STELLING 2: ORGANISATIE ALS ONDERNEMER
De organisatie als ondernemer kent weinig managers maar wel een aantal visionaire leiders. Leiders die ervan overtuigd zijn dat gedurende de levensvatbaarheid van het bedrijf, gerichte aandacht voor de interne klant (=het personeel) alsmede voor de afnemers essentieel is. Om succesvol te zijn worden de wensen van de afnemers geïnventariseerd en vertaald naar het interne productieproces. Daarbij staat het optimaal gebruiken van de talenten van het eigen personeel centraal. Een werkverdeling op grond van talenten (bijvoorbeeld via gerichte jobcrafting) i.p.v. de ouderwetse functiestructuur alsmede het waar mogelijk gebruik maken van zelfsturende productiegroepen volgens de Ricardo Semmler filosofie, kenmerkt de organisatie met als optimum een lange levensduur.
Op het moment dat de fit tussen de talentontwikkelingswensen van een werknemer en de talentbehoefte van het bedrijf niet meer aanwezig is, wordt tijdig ingegrepen. De hieruit volgende arbeidsmobiliteit wordt intern c.q. extern ingevuld volgens het principe van de onderhandeling op grond van gevraagde en beschikbare talenten en competenties.
STELLING 3: SOLLICITANT ALS ONDERNEMER
De moderne sollicitant heeft voor zichzelf bepaald welke economische, sociale en/of ontwikkelingsdoelen hij/zij in de komende X tijd wil realiseren. Daarnaast is hem/haar bekend welke eigen talenten hij/zij bezit en tot competenties heeft ontwikkeld/wil ontwikkelen. Tenslotte weet hij/zij aan welke voorwaarden een organisatie waar hij/zij wil werken, moet voldoen. Op grond hiervan wordt gericht gesolliciteerd (ouderwets, digitaal, gericht via netwerken). Op grond hiervan vinden gerichte gesprekken plaats op het niveau van ondernemer (=sollicitant) EN ondernemer (=organisatie) en worden richtinggevende afspraken gemaakt (voorwaarden, doorlooptijd, doelstellingen).
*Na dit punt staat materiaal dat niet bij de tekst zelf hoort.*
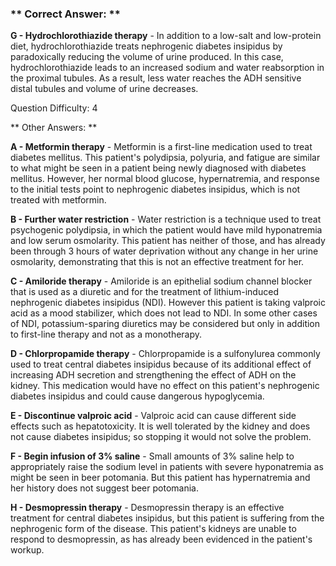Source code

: ### ** Correct Answer: **

**G - Hydrochlorothiazide therapy** - In addition to a low-salt and low-protein diet, hydrochlorothiazide treats nephrogenic diabetes insipidus by paradoxically reducing the volume of urine produced. In this case, hydrochlorothiazide leads to an increased sodium and water reabsorption in the proximal tubules. As a result, less water reaches the ADH sensitive distal tubules and volume of urine decreases.

Question Difficulty: 4

** Other Answers: **

**A - Metformin therapy** - Metformin is a first-line medication used to treat diabetes mellitus. This patient's polydipsia, polyuria, and fatigue are similar to what might be seen in a patient being newly diagnosed with diabetes mellitus. However, her normal blood glucose, hypernatremia, and response to the initial tests point to nephrogenic diabetes insipidus, which is not treated with metformin.

**B - Further water restriction** - Water restriction is a technique used to treat psychogenic polydipsia, in which the patient would have mild hyponatremia and low serum osmolarity. This patient has neither of those, and has already been through 3 hours of water deprivation without any change in her urine osmolarity, demonstrating that this is not an effective treatment for her.

**C - Amiloride therapy** - Amiloride is an epithelial sodium channel blocker that is used as a diuretic and for the treatment of lithium-induced nephrogenic diabetes insipidus (NDI). However this patient is taking valproic acid as a mood stabilizer, which does not lead to NDI. In some other cases of NDI, potassium-sparing diuretics may be considered but only in addition to first-line therapy and not as a monotherapy.

**D - Chlorpropamide therapy** - Chlorpropamide is a sulfonylurea commonly used to treat central diabetes insipidus because of its additional effect of increasing ADH secretion and strengthening the effect of ADH on the kidney. This medication would have no effect on this patient's nephrogenic diabetes insipidus and could cause dangerous hypoglycemia.

**E - Discontinue valproic acid** - Valproic acid can cause different side effects such as hepatotoxicity. It is well tolerated by the kidney and does not cause diabetes insipidus; so stopping it would not solve the problem.

**F - Begin infusion of 3% saline** - Small amounts of 3% saline help to appropriately raise the sodium level in patients with severe hyponatremia as might be seen in beer potomania. But this patient has hypernatremia and her history does not suggest beer potomania.

**H - Desmopressin therapy** - Desmopressin therapy is an effective treatment for central diabetes insipidus, but this patient is suffering from the nephrogenic form of the disease. This patient's kidneys are unable to respond to desmopressin, as has already been evidenced in the patient's workup.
STELLING 4: MET BEHULP VAN TALENTMANAGEMENT HANDELEN ALS ONDERNEMER
Zoals ik e.e.a bij de stellingen 1 tot en met 3 beschreven heb, lijkt de benutting van talenten en competenties een tamelijk lineair proces. Niets is minder waar. Het is een dynamisch proces waarbij zowel HRM, de organisatie en de sollicitanten zich aanpassen op grond van steeds snellere veranderende omstandigheden. Zowel de HRM’er, de organisatie als de sollicitant zullen zich tijdig opnieuw moeten uitvinden en oude aanpakken moeten loslaten.
Het benoemen van noodzakelijke, beschikbare, te ontwikkelen alsmede tot resultaten geleid hebbende talenten is voor alle 3 (HRM’er, organisatie als sollicitant) een prioriteit gedurende het gehele proces van ondernemerschap. Deze aanpak voegt een absolute waarde toe aan de bekende strategische personeelsplanning, de daaraan gerelateerde persoonlijke ontwikkelingsplannen en W&S- strategieën.